Shifting to the final letter we discussed in class, number 65, we go deep into the domain of metaphysics. We looked at Aristotle’s four causes (material, final, efficient, and final) as a metaphysical model a few weeks earlier, and before that we discussed Plato’s doctrine of the forms, which makes the forms, ideas, or archetypes in some sense the cause of the material and multiple things that “participate in” those forms. I even had my students engage in a discussion forum where they had to decide which metaphysical viewpoint makes the most sense to them and explain why.
But what if you could have both of them, and more? That’s what Seneca in effect pulls off in Letter 65. There he talks about 5 causes, four of them the familiar Aristotelian causes, and one of them the pattern or eternal archetype coming from Plato. He even uses the example of a sculpture to illustrate how all five of these interface with each other. And then he tells us that strictly speaking this isn’t the right number. It’s either too little, because there are other things that can be considered causes, or it’s too many, because there’s one other thing that is more genuinely a cause than them, namely God.

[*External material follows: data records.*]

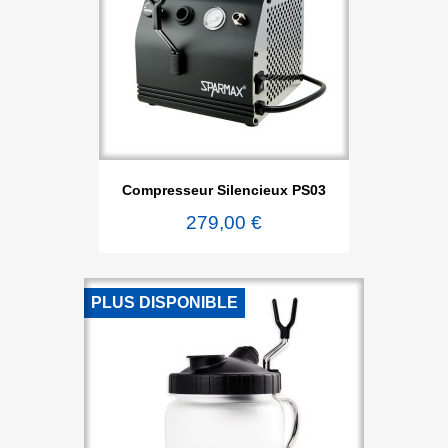
Compresseur Silencieux PS03
279,00 €
PLUS DISPONIBLE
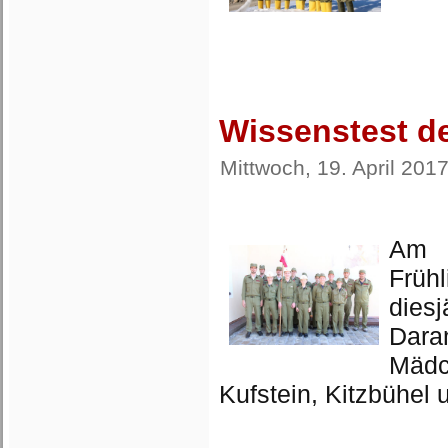
Wissenstest d
Mittwoch, 19. April 201
Am S
Früh
dies
Dara
Mädc
Kufstein, Kitzbühel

He adds another thing, to which I call the attention of my students. Where did Plato say those ideas or forms exist? In some other intelligible world, which is more real, more true, and better than the visible material world we inhabit. There’s also that one form that is still more true, real, and good than the others, the form of the good that is beyond being, described in Republic book 7 (AKA the form of the beautiful, or beauty itself in the Symposium). Seneca does something that later Christian thinkers will really get some mileage out of. He doesn’t identify God with the form of the good, as later thinkers will. But he places those Platonic ideas within the mind of God.
I occasionally will have a student come up to me after class, struck by the ideas we’ve discussed, wanting to talk about them a bit more. These class sessions, something new happened. Two of my most engaged students came up to me after class. One in the morning class session. One in the afternoon class session. Both of them wanted to know more about this notion of the Platonic forms existing in the mind of God. What sort of status would they have there? How does God know or understand these ideas by comparison to how we (much more dimly and imperfectly) do? Do all of us human beings have the same access to these ideas in God’s mind?
These were questions that they were motivated to ask, going beyond anything we were discussing in class, or that they might be asked about in their homework or later on an exam. These students were, for that space of time, captivated by an idea that they wanted to explore with someone who had thought a bit more than them about that same idea. It’s wonderful when that happens.